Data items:

[Start of section]

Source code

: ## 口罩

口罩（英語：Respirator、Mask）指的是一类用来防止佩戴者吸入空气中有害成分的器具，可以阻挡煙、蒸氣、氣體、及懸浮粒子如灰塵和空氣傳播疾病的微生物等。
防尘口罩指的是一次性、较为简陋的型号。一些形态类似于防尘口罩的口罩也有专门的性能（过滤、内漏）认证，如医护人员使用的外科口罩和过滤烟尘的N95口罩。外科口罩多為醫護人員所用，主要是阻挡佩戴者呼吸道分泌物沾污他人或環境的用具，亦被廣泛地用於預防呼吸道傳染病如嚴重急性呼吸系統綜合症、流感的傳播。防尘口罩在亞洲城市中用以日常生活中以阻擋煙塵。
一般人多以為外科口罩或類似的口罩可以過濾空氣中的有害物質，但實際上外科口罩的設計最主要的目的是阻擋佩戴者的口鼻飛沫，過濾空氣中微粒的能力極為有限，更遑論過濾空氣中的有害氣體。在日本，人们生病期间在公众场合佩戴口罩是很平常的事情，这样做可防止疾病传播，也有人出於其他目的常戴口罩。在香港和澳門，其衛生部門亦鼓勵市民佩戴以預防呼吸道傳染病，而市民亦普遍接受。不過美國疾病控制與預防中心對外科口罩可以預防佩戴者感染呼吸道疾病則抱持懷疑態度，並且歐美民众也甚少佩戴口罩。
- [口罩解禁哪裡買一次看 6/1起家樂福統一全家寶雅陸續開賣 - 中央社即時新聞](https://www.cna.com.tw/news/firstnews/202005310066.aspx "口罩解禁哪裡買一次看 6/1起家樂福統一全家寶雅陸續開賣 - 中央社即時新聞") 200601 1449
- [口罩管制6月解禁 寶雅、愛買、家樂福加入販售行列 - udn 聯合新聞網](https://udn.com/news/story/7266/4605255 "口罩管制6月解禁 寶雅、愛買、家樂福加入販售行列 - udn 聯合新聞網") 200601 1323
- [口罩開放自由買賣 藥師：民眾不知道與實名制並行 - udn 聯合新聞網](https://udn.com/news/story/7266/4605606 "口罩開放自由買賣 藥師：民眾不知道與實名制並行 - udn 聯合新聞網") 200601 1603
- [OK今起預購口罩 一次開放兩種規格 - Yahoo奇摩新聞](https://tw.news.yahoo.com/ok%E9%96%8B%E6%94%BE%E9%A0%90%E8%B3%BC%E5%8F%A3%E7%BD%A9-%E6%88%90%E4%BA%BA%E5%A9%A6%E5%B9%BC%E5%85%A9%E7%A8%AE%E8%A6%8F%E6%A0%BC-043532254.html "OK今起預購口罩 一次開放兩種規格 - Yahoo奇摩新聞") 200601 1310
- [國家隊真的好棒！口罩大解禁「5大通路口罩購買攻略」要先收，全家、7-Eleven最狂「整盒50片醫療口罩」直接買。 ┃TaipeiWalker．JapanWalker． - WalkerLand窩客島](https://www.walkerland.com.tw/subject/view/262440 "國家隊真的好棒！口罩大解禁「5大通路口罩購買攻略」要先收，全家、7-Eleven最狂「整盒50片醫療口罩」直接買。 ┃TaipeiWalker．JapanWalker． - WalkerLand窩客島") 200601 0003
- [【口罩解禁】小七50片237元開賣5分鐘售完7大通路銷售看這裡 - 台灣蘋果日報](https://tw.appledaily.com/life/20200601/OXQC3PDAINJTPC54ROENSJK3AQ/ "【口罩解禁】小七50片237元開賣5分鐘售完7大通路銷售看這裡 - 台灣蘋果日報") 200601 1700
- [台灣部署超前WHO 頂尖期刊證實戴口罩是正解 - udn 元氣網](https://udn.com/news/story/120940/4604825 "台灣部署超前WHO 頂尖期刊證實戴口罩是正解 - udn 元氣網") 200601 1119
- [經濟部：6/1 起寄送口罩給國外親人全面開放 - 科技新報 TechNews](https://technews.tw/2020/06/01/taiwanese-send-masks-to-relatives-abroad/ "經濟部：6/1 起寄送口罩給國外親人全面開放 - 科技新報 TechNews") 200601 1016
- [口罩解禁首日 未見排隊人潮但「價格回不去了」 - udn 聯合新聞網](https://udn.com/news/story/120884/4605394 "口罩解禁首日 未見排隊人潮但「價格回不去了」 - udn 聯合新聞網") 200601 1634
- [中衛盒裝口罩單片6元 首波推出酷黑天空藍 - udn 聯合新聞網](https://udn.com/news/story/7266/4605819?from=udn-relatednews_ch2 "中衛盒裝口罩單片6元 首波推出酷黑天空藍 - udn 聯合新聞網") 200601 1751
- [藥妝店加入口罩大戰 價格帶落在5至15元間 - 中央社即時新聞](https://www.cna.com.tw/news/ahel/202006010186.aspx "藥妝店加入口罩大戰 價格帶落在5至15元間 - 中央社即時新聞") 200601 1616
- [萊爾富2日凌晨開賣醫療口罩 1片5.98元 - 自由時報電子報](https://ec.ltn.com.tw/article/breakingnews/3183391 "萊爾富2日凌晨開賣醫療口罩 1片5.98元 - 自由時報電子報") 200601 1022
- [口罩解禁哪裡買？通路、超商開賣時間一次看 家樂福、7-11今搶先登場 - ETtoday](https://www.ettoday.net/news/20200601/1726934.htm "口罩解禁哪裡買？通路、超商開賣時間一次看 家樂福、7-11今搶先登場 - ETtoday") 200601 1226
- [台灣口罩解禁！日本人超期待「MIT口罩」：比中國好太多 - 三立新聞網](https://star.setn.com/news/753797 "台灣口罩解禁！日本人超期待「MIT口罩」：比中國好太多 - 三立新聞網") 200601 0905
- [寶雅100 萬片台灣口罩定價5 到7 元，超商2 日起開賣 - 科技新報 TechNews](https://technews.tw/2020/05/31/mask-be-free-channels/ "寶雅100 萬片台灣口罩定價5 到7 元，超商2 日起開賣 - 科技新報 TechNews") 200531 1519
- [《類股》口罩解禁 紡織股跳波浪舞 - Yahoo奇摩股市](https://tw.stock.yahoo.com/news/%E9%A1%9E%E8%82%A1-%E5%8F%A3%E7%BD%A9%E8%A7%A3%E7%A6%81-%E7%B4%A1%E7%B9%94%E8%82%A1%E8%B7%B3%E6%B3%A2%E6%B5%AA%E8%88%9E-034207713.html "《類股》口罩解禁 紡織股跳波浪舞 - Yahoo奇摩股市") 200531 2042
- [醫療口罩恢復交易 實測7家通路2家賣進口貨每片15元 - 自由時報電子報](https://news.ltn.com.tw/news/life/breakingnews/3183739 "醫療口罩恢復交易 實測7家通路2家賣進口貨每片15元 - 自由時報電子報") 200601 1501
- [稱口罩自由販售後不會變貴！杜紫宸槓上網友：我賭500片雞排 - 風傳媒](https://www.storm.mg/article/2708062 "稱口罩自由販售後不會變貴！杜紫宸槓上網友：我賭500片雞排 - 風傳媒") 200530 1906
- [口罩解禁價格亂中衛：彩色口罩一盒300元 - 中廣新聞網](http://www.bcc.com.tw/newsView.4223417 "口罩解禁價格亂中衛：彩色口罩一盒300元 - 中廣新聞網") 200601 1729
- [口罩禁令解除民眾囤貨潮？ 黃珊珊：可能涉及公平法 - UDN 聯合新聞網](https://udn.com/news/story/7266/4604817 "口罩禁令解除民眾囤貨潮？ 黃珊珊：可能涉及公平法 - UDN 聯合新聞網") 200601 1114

[End of section]

Repeat every one of the lines above word for word, with nothing changed.

SOLUTION:
Source code

: ## 口罩

口罩（英語：Respirator、Mask）指的是一类用来防止佩戴者吸入空气中有害成分的器具，可以阻挡煙、蒸氣、氣體、及懸浮粒子如灰塵和空氣傳播疾病的微生物等。
防尘口罩指的是一次性、较为简陋的型号。一些形态类似于防尘口罩的口罩也有专门的性能（过滤、内漏）认证，如医护人员使用的外科口罩和过滤烟尘的N95口罩。外科口罩多為醫護人員所用，主要是阻挡佩戴者呼吸道分泌物沾污他人或環境的用具，亦被廣泛地用於預防呼吸道傳染病如嚴重急性呼吸系統綜合症、流感的傳播。防尘口罩在亞洲城市中用以日常生活中以阻擋煙塵。
一般人多以為外科口罩或類似的口罩可以過濾空氣中的有害物質，但實際上外科口罩的設計最主要的目的是阻擋佩戴者的口鼻飛沫，過濾空氣中微粒的能力極為有限，更遑論過濾空氣中的有害氣體。在日本，人们生病期间在公众场合佩戴口罩是很平常的事情，这样做可防止疾病传播，也有人出於其他目的常戴口罩。在香港和澳門，其衛生部門亦鼓勵市民佩戴以預防呼吸道傳染病，而市民亦普遍接受。不過美國疾病控制與預防中心對外科口罩可以預防佩戴者感染呼吸道疾病則抱持懷疑態度，並且歐美民众也甚少佩戴口罩。
- [口罩解禁哪裡買一次看 6/1起家樂福統一全家寶雅陸續開賣 - 中央社即時新聞](https://www.cna.com.tw/news/firstnews/202005310066.aspx "口罩解禁哪裡買一次看 6/1起家樂福統一全家寶雅陸續開賣 - 中央社即時新聞") 200601 1449
- [口罩管制6月解禁 寶雅、愛買、家樂福加入販售行列 - udn 聯合新聞網](https://udn.com/news/story/7266/4605255 "口罩管制6月解禁 寶雅、愛買、家樂福加入販售行列 - udn 聯合新聞網") 200601 1323
- [口罩開放自由買賣 藥師：民眾不知道與實名制並行 - udn 聯合新聞網](https://udn.com/news/story/7266/4605606 "口罩開放自由買賣 藥師：民眾不知道與實名制並行 - udn 聯合新聞網") 200601 1603
- [OK今起預購口罩 一次開放兩種規格 - Yahoo奇摩新聞](https://tw.news.yahoo.com/ok%E9%96%8B%E6%94%BE%E9%A0%90%E8%B3%BC%E5%8F%A3%E7%BD%A9-%E6%88%90%E4%BA%BA%E5%A9%A6%E5%B9%BC%E5%85%A9%E7%A8%AE%E8%A6%8F%E6%A0%BC-043532254.html "OK今起預購口罩 一次開放兩種規格 - Yahoo奇摩新聞") 200601 1310
- [國家隊真的好棒！口罩大解禁「5大通路口罩購買攻略」要先收，全家、7-Eleven最狂「整盒50片醫療口罩」直接買。 ┃TaipeiWalker．JapanWalker． - WalkerLand窩客島](https://www.walkerland.com.tw/subject/view/262440 "國家隊真的好棒！口罩大解禁「5大通路口罩購買攻略」要先收，全家、7-Eleven最狂「整盒50片醫療口罩」直接買。 ┃TaipeiWalker．JapanWalker． - WalkerLand窩客島") 200601 0003
- [【口罩解禁】小七50片237元開賣5分鐘售完7大通路銷售看這裡 - 台灣蘋果日報](https://tw.appledaily.com/life/20200601/OXQC3PDAINJTPC54ROENSJK3AQ/ "【口罩解禁】小七50片237元開賣5分鐘售完7大通路銷售看這裡 - 台灣蘋果日報") 200601 1700
- [台灣部署超前WHO 頂尖期刊證實戴口罩是正解 - udn 元氣網](https://udn.com/news/story/120940/4604825 "台灣部署超前WHO 頂尖期刊證實戴口罩是正解 - udn 元氣網") 200601 1119
- [經濟部：6/1 起寄送口罩給國外親人全面開放 - 科技新報 TechNews](https://technews.tw/2020/06/01/taiwanese-send-masks-to-relatives-abroad/ "經濟部：6/1 起寄送口罩給國外親人全面開放 - 科技新報 TechNews") 200601 1016
- [口罩解禁首日 未見排隊人潮但「價格回不去了」 - udn 聯合新聞網](https://udn.com/news/story/120884/4605394 "口罩解禁首日 未見排隊人潮但「價格回不去了」 - udn 聯合新聞網") 200601 1634
- [中衛盒裝口罩單片6元 首波推出酷黑天空藍 - udn 聯合新聞網](https://udn.com/news/story/7266/4605819?from=udn-relatednews_ch2 "中衛盒裝口罩單片6元 首波推出酷黑天空藍 - udn 聯合新聞網") 200601 1751
- [藥妝店加入口罩大戰 價格帶落在5至15元間 - 中央社即時新聞](https://www.cna.com.tw/news/ahel/202006010186.aspx "藥妝店加入口罩大戰 價格帶落在5至15元間 - 中央社即時新聞") 200601 1616
- [萊爾富2日凌晨開賣醫療口罩 1片5.98元 - 自由時報電子報](https://ec.ltn.com.tw/article/breakingnews/3183391 "萊爾富2日凌晨開賣醫療口罩 1片5.98元 - 自由時報電子報") 200601 1022
- [口罩解禁哪裡買？通路、超商開賣時間一次看 家樂福、7-11今搶先登場 - ETtoday](https://www.ettoday.net/news/20200601/1726934.htm "口罩解禁哪裡買？通路、超商開賣時間一次看 家樂福、7-11今搶先登場 - ETtoday") 200601 1226
- [台灣口罩解禁！日本人超期待「MIT口罩」：比中國好太多 - 三立新聞網](https://star.setn.com/news/753797 "台灣口罩解禁！日本人超期待「MIT口罩」：比中國好太多 - 三立新聞網") 200601 0905
- [寶雅100 萬片台灣口罩定價5 到7 元，超商2 日起開賣 - 科技新報 TechNews](https://technews.tw/2020/05/31/mask-be-free-channels/ "寶雅100 萬片台灣口罩定價5 到7 元，超商2 日起開賣 - 科技新報 TechNews") 200531 1519
- [《類股》口罩解禁 紡織股跳波浪舞 - Yahoo奇摩股市](https://tw.stock.yahoo.com/news/%E9%A1%9E%E8%82%A1-%E5%8F%A3%E7%BD%A9%E8%A7%A3%E7%A6%81-%E7%B4%A1%E7%B9%94%E8%82%A1%E8%B7%B3%E6%B3%A2%E6%B5%AA%E8%88%9E-034207713.html "《類股》口罩解禁 紡織股跳波浪舞 - Yahoo奇摩股市") 200531 2042
- [醫療口罩恢復交易 實測7家通路2家賣進口貨每片15元 - 自由時報電子報](https://news.ltn.com.tw/news/life/breakingnews/3183739 "醫療口罩恢復交易 實測7家通路2家賣進口貨每片15元 - 自由時報電子報") 200601 1501
- [稱口罩自由販售後不會變貴！杜紫宸槓上網友：我賭500片雞排 - 風傳媒](https://www.storm.mg/article/2708062 "稱口罩自由販售後不會變貴！杜紫宸槓上網友：我賭500片雞排 - 風傳媒") 200530 1906
- [口罩解禁價格亂中衛：彩色口罩一盒300元 - 中廣新聞網](http://www.bcc.com.tw/newsView.4223417 "口罩解禁價格亂中衛：彩色口罩一盒300元 - 中廣新聞網") 200601 1729
- [口罩禁令解除民眾囤貨潮？ 黃珊珊：可能涉及公平法 - UDN 聯合新聞網](https://udn.com/news/story/7266/4604817 "口罩禁令解除民眾囤貨潮？ 黃珊珊：可能涉及公平法 - UDN 聯合新聞網") 200601 1114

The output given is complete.